Lockbit came to light in 2020 when its eponymous malware was discovered on Russian-language cybercrime forums, leading some security analysts to believe the gang is based in Russia. However, the gang has not declared its support to any government and no government has officially attributed it to a nation-state.
“We are located in the Netherlands, completely apolitical and only interested in money,” the gang explains on its dark web blog.
In just three years, it has become the world’s leading ransomware threat, according to U.S. officials. Nowhere has this crisis been more disruptive than in the United States, impacting more than 1,700 U.S. organizations across nearly every industry, from financial and food services to schools, transportation and government departments.
Among its latest victims is defense and aerospace giant Boeing. On Friday, Lockbit disclosed a cache of internal data obtained by hacking Boeing systems. Earlier this year, the gang’s hack of financial trading services group ION disrupted operations at clients including some of the world’s largest banks, brokerages and hedge funds.
HOW DOES LOCKBIT TARGET ORGANIZATIONS?
The cybercriminal gang infects a victim organization’s system with ransomware (malware that encrypts data) and then coerces targets into paying a ransom to decrypt or unlock it. Such a ransom is usually demanded in the form of cryptocurrency, which is more difficult to trace and gives anonymity to the recipient.
The United States and other officials in a 40-nation alliance have tried to stem the global scourge of ransomware by sharing intelligence between countries on the addresses of these criminals’ cryptocurrency wallets.
On the dark web, Lockbit’s blog displays an ever-growing gallery of victim organizations, updated almost daily.

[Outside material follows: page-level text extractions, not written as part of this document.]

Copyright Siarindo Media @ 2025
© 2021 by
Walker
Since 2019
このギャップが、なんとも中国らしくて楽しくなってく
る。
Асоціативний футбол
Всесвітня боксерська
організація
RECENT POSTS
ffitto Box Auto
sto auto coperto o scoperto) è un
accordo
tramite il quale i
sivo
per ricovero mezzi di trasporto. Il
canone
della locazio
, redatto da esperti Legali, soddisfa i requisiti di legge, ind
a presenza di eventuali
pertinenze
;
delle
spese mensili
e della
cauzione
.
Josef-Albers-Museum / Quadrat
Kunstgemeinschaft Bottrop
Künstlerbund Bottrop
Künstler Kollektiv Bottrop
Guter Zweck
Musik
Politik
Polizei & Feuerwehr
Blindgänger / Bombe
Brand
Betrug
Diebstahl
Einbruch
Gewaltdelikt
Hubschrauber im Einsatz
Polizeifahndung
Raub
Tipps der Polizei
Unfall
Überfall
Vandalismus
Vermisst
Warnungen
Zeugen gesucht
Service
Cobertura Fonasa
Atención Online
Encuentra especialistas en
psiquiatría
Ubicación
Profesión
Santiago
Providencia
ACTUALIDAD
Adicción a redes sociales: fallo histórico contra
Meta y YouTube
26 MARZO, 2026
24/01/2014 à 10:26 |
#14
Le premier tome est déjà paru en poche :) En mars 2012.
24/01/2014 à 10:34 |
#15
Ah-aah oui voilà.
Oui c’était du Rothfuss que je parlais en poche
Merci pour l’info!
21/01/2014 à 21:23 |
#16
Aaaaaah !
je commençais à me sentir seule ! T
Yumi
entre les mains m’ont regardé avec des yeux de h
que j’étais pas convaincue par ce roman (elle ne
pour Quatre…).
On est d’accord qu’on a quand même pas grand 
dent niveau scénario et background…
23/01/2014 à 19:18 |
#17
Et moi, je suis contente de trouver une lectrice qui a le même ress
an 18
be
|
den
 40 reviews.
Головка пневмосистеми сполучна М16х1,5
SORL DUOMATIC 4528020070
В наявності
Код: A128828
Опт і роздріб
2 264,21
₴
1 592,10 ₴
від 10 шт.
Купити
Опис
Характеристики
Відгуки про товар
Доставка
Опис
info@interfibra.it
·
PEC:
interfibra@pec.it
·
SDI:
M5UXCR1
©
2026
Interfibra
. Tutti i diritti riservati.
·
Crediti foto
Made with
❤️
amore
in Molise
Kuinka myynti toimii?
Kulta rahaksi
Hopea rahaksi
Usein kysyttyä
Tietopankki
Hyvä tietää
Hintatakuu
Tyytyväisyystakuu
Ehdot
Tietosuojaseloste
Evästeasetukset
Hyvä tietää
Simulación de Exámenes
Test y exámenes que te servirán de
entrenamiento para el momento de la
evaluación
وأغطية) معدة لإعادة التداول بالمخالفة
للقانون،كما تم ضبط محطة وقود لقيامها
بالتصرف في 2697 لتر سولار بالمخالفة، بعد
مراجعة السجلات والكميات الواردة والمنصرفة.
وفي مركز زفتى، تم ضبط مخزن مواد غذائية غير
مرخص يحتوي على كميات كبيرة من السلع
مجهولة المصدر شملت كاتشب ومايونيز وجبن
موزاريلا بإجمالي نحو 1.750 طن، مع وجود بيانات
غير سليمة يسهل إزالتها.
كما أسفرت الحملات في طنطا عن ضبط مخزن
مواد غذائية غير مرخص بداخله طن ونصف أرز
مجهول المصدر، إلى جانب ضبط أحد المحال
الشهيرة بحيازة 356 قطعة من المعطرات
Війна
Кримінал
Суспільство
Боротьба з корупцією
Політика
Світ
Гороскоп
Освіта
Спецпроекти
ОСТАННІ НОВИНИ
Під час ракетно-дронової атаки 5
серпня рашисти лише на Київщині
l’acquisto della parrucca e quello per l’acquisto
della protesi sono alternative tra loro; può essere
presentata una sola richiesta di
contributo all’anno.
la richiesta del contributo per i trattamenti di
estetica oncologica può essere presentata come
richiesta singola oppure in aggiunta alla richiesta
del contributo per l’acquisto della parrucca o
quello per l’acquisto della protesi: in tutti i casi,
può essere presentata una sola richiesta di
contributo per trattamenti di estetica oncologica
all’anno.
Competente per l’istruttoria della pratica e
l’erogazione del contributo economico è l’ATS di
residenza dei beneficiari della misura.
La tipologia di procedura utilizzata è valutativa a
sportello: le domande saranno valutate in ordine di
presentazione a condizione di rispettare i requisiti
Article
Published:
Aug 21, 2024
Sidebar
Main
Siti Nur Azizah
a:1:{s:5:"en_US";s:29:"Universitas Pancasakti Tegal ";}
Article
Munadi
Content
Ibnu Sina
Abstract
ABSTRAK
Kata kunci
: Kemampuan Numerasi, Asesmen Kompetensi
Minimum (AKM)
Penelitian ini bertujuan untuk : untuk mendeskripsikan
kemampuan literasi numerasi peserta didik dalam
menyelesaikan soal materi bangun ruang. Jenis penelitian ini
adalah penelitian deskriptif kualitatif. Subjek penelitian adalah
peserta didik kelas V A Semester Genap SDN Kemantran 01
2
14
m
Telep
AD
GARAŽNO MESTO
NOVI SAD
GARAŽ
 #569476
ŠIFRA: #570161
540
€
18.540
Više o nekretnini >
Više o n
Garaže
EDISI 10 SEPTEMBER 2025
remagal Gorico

Next to their names are digital clocks indicating the number of days remaining until each organization is due to pay the ransom, or the gang releases the sensitive data it has collected.
Often, victim organizations seek help from cybersecurity companies to identify the data that has been leaked and negotiate ransom amounts with the hackers. Such behind-the-scenes discussions usually remain private and can sometimes take days or even weeks, according to security analysts.
It is common for some victims’ names not to appear on the Lockbit blog if the threat was made privately. ICBC’s U.S. unit, which said it was working to recover from the breach, was not listed on Lockbit’s blog Friday.
HOW DOES LOCKBIT WORK?
Lockbit’s success depends in part on its so-called “affiliates,” like-minded criminal groups who are recruited to carry out attacks using Lockbit’s digital extortion tools.
On its website, the gang boasts of its successes in hacking various organizations and outlines a detailed set of rules for cybercriminals who can submit an “application form” to work with them. “Ask your friends or acquaintances who already work with us to vouch for you,” one of those rules says.
This network of alliances between cybercriminal groups makes it difficult to track these hacking activities and attempts to ransom victims, because their tactics and techniques can vary with each attack.